> Work instruction A
Translate this sentence from the text on CalPERS oversight into Spanish: "Board members are not required to have any background, credentials, or expertise in finance."
> Work instruction B
Carry on the text on CalPERS oversight from the point where it stops.

By repeatedly refusing to establish an independent Inspector General (IG) over CalPERS, and by recently killing SB 1319 (the Private Equity Sunshine Act), lawmakers chose Wall Street billionaires over millions of public servants.

Government’s failure to audit CalPERS or support an independent watchdog, resulted in the Retired Public Employees’ Association of California (RPEA) crowdfunding a forensic investigation. Conducted by Benchmark Financial Services, the groundbreaking report delivers a detailed, ironclad solution: California must immediately establish an independent IG with full subpoena power.

The report exposed that the CalPERS Board of Administration is fundamentally unequipped to handle a half-trillion-dollar portfolio. Board members are not required to have any background, credentials, or expertise in finance. To qualify for election, a candidate merely needs to be an active member of a CalPERS-covered public agency.

The public record reveals the board’s embarrassing lack of financial understanding during meetings, making it remarkably easy for staff and private equity managers to sweep complex issues under the rug. This glaring absence of technical expertise creates the perfect breeding ground for mismanagement, corruption, and a culture of growing secrecy.

The report shows CalPERS squandered billions of dollars by choosing high-fee, predatory private equity over transparent public stock indexes. Furthermore, independent consultants meant to guard the fund are heavily conflicted. For instance, CalPERS’ primary investment consultant, Wilshire Advisors, is owned by the private equity ecosystem, with Apollo Global Management holding a massive stake in its parent company.

As public scrutiny intensified, CalPERS has increasingly weaponized the Public Records Act (PRA) to evade transparency. CalPERS routinely uses PRA exemptions to block journalists, retirees, and financial watchdogs from accessing critical data for fee structures and underlying assets.

> Data supplied
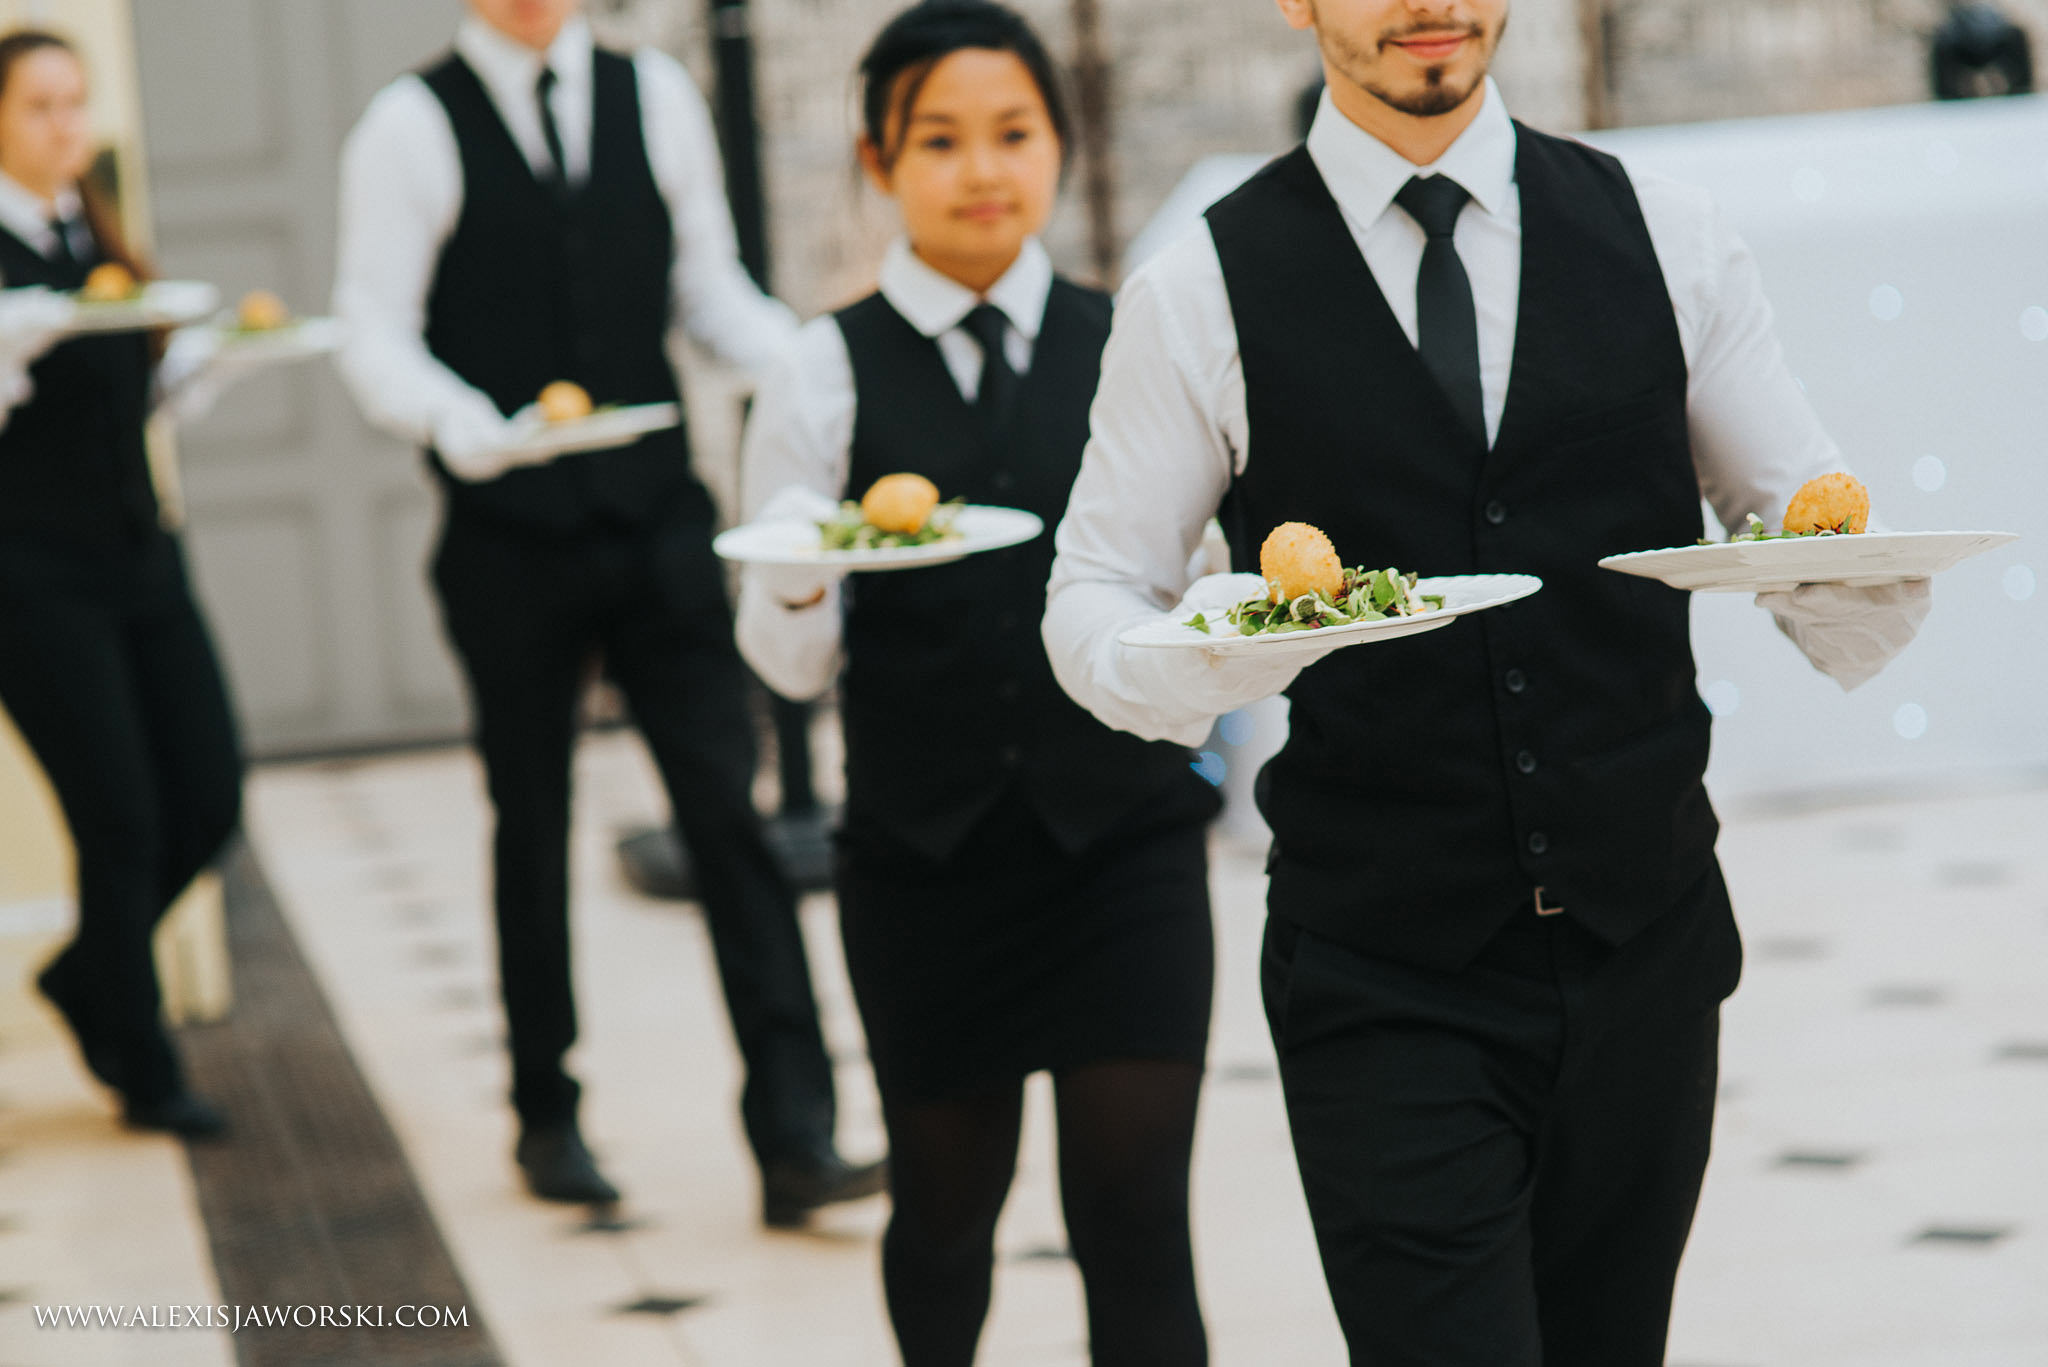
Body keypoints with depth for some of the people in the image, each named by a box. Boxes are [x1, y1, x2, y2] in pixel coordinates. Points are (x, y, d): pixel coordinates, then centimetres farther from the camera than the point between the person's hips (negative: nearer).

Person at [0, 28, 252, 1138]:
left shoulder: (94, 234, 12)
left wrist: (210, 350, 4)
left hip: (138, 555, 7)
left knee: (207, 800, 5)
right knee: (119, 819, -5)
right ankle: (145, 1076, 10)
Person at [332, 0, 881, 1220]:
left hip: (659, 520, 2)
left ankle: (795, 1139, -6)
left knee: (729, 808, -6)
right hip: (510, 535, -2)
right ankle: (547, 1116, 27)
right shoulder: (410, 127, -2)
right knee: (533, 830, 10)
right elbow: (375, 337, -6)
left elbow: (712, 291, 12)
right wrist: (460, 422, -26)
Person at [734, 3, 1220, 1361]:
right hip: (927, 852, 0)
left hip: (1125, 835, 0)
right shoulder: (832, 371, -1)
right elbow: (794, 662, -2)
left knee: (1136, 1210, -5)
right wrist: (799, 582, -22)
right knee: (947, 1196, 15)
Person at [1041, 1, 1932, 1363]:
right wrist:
--
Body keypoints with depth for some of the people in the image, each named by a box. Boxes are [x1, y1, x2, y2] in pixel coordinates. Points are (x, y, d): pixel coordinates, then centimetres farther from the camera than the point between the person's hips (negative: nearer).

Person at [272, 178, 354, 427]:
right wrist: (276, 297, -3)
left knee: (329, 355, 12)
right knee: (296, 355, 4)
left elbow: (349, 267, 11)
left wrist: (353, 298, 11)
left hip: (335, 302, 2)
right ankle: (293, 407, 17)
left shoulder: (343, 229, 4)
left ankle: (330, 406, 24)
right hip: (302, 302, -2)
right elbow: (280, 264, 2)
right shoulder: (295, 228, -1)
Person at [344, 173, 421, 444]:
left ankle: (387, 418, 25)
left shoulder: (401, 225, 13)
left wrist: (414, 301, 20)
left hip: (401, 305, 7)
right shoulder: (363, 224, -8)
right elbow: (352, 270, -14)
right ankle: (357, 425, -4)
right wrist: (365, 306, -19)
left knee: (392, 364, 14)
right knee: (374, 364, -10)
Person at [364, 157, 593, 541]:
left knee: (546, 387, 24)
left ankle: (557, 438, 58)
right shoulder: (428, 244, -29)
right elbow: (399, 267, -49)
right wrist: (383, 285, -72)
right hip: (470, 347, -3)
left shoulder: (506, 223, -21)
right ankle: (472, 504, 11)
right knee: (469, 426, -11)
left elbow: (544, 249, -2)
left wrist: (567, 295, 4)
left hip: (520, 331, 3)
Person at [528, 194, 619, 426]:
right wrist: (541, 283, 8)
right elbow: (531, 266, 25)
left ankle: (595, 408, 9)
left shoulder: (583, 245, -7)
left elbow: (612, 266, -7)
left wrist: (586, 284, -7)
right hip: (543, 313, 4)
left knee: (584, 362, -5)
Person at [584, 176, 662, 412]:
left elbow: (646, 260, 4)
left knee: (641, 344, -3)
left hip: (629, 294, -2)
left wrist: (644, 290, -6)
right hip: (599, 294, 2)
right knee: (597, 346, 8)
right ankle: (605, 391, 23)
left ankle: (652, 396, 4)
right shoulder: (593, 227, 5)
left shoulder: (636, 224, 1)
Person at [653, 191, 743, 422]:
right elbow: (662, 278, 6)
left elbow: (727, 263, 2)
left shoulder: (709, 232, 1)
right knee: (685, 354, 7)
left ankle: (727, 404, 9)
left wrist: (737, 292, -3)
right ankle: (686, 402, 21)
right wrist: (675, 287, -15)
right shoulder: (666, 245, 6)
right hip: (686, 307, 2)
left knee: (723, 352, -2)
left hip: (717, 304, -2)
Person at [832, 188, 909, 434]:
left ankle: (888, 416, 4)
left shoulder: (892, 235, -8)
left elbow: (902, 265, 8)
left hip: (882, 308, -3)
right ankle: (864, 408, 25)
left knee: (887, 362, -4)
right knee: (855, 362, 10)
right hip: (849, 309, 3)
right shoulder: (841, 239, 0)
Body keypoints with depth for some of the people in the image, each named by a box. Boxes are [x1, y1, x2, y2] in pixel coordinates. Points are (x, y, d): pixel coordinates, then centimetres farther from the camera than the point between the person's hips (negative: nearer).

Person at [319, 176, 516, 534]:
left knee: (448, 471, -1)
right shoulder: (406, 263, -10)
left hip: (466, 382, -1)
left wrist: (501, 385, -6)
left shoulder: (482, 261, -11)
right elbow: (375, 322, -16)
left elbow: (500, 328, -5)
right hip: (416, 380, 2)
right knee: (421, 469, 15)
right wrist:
...
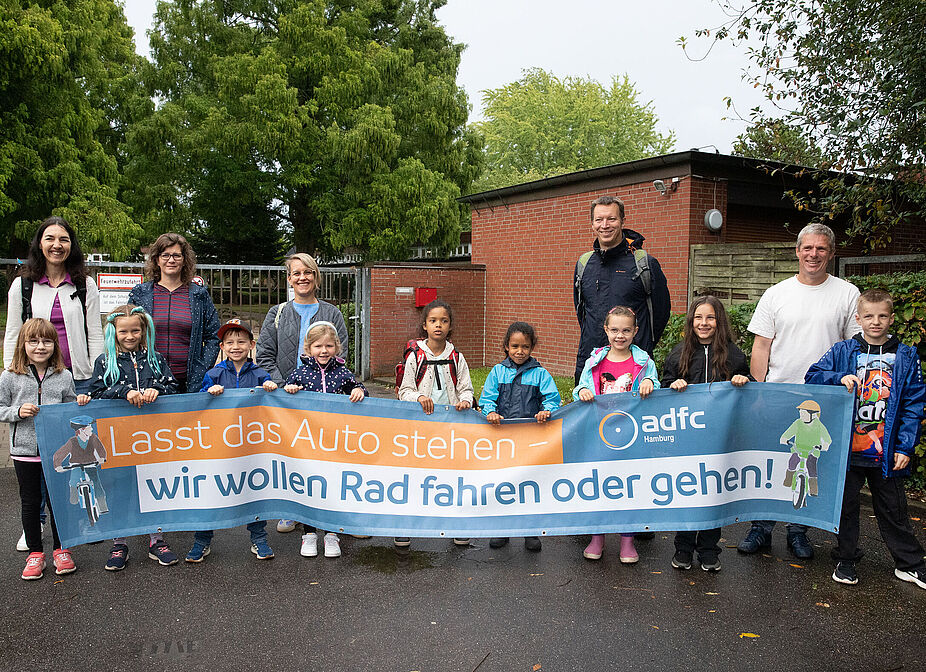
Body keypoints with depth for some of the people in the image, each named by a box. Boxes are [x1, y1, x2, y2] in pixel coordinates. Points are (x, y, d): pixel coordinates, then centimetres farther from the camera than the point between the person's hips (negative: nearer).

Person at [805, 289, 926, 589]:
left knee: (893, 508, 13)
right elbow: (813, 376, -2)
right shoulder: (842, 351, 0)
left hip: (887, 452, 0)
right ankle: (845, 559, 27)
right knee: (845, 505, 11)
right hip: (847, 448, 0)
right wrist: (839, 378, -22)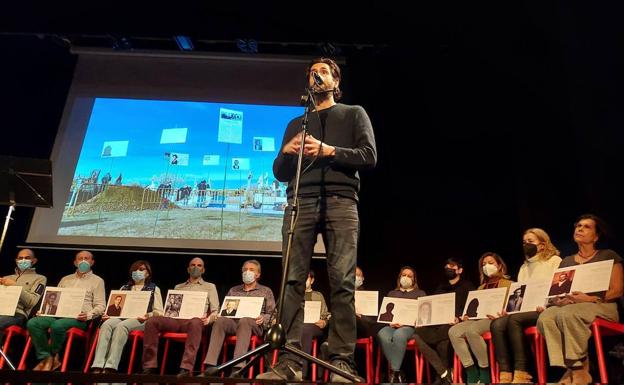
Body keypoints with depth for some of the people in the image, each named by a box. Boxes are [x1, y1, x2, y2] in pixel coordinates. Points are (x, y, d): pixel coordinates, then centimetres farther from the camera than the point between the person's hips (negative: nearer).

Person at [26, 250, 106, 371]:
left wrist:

> Response area A
A los miembros de la junta no se les exige tener ninguna formación, credenciales ni experiencia en finanzas.

> Response area B
The consequences of this unpoliced gambling are staggering. Assemblymember Carl DeMaio recently drew national attention to a massive CalPERS financial disaster, blasting the fund for hiding a staggering $3-billion loss stemming from failing Environmental, Social, and Governance (ESG) investments. DeMaio slammed CalPERS leadership for its lack of transparency and mismanagement.

The Legislature could have improved things with SB 1319. Co-authored by Senators Dave Cortese and María Elena Durazo, the bill sailed through the Senate Judiciary Committee with strong bipartisan support. It required public pensions to disclose hidden fees, underlying assets, and performance benchmarking. Yet, the California Legislature quietly killed SB 1319 in the Senate Appropriations Committee.

CalPERS executives aggressively fought the bill. They deployed the hypothetical absurdity that requiring basic transparency would cause Wall Street to abandon California, and place the fund at a competitive disadvantage. This narrative is laughably false. Wall Street is never going to walk away from a half-trillion-dollar pool of public capital simply because retirees want to know what they are paying in fees.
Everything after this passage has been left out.